Identitas Diri dan Dinamika Zaman: Momen Orang Tua untuk Berkembang Bersama

Identitas Diri dan Dinamika Zaman: Momen Orang Tua untuk Berkembang Bersama

Debora Basaria, M.Psi., Psi, Psikolog, Sekretaris Program Studi Sarjana Psikologi Universitas Tarumanagara (Untar)

Masa Remaja: Periode Transisi Penting

Masa remaja sering disebut sebagai periode transisi dari anak-anak menuju dewasa. Pada tahap ini, individu dihadapkan pada pilihan dan pengambilan keputusan yang mungkin memiliki dampak signifikan dalam kehidupannya.

Remaja kerap menghadapi tantangan ketika mendapati situasi ini. Misalnya, saat mereka kebingungan menentukan arah pendidikan selanjutnya karena belum yakin dengan jalur karier di masa depan.

Tantangan dan Respon Negatif

Tantangan yang muncul bisa saja mengarah pada keputusan yang kurang tepat, seperti perilaku agresif dan tindakan negatif lainnya. Kondisi ini dapat berlanjut hingga remaja memasuki usia dewasa.

Pentingnya Identitas Diri yang Positif

Namun, individu yang memiliki identitas diri yang kuat biasanya mampu menangani masalah dengan cara yang lebih konstruktif. Remaja memerlukan identitas diri yang positif sebagai fondasi dalam pengambilan keputusan atau tindakan yang tepat. Dengan demikian, dalam proses belajar menentukan pilihan, mereka tidak melakukan tindakan yang menyimpang.

Jati Diri dan Perkembangannya

Identitas diri juga menjadi awal dari pembentukan jati diri. Jati diri adalah konsep kepribadian yang diperkenalkan oleh Erik Erikson, salah satu tokoh dalam bidang Psikologi. Sepanjang hidup seseorang, jati diri akan terus berkembang dari usia anak-anak hingga dewasa.
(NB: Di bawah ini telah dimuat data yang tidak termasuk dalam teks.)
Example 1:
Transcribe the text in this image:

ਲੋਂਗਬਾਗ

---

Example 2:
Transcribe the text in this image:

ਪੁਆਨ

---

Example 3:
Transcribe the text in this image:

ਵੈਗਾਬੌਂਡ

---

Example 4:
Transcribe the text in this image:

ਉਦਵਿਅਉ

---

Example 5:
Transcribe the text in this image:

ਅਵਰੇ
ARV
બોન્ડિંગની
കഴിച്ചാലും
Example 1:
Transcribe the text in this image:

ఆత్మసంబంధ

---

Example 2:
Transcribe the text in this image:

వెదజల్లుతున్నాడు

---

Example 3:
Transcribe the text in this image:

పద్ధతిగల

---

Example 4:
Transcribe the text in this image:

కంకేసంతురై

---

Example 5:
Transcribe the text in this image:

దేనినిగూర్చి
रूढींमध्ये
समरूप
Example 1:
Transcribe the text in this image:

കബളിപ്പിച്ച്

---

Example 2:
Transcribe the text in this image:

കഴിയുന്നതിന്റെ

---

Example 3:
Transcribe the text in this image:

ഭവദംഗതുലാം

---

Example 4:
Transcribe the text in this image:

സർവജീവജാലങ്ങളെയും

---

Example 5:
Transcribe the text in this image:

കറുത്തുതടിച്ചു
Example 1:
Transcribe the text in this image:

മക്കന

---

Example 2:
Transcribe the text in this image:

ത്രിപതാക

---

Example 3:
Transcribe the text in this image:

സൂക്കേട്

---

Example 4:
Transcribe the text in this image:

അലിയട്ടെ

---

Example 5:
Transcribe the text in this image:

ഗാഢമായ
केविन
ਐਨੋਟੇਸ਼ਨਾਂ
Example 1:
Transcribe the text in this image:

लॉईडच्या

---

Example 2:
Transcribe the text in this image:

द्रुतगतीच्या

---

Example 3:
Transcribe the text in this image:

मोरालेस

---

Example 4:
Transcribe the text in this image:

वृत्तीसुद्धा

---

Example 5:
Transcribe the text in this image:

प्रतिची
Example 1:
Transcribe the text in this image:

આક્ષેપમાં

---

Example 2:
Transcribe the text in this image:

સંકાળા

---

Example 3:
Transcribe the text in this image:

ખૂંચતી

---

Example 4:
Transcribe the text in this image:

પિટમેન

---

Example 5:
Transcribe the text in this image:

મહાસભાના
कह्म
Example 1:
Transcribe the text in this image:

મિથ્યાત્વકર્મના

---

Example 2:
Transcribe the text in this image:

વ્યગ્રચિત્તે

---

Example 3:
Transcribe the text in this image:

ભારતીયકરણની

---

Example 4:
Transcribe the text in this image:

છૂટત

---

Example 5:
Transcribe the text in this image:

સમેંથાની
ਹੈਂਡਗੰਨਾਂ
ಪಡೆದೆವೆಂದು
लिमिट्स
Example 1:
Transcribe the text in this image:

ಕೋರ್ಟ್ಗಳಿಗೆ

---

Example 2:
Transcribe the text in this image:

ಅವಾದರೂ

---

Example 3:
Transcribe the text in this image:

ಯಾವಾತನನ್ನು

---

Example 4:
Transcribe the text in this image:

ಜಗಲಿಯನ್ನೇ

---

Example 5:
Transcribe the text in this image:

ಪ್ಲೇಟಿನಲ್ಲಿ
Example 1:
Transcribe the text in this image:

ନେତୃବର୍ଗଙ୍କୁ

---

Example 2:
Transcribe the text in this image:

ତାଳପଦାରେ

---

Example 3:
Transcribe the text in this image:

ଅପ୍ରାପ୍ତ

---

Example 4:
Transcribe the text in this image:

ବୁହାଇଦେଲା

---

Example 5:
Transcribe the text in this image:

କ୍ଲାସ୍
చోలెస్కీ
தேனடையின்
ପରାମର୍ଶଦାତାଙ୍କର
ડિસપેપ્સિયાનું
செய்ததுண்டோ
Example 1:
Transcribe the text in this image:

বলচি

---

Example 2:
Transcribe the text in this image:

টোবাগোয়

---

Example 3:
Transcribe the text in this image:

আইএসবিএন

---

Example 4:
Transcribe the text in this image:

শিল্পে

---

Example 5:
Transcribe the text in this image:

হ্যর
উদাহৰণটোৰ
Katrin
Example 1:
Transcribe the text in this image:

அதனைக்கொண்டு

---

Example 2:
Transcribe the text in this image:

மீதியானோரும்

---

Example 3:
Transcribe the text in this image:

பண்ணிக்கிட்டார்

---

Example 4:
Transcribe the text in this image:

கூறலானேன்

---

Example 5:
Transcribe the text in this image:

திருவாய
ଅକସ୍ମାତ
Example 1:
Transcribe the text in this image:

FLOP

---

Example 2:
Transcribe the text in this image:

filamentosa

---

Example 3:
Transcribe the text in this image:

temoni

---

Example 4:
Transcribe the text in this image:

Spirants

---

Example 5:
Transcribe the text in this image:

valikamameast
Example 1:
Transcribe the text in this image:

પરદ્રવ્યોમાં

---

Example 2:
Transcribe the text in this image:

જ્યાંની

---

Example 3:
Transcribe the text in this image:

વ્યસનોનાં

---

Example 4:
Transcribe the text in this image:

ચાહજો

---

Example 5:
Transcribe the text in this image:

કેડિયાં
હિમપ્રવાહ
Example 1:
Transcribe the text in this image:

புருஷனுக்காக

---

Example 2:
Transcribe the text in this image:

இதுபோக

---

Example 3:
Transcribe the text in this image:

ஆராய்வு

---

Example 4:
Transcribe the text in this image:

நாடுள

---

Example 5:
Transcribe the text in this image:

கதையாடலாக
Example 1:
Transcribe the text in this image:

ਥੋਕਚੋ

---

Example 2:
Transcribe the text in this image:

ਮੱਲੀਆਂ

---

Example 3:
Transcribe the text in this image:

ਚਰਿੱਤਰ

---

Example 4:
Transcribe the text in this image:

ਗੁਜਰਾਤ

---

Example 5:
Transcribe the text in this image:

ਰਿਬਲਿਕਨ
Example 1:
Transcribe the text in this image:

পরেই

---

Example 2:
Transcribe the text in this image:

Orang dewasa dengan jati diri yang matang biasanya memiliki pemahaman yang baik akan keyakinan, tujuan, dan bagaimana mereka menempatkan diri dalam masyarakat. Seperti sebuah kompas kehidupan, tanpa jati diri yang kuat, seseorang dapat kehilangan arah ketika menghadapi berbagai tantangan hidup yang berat.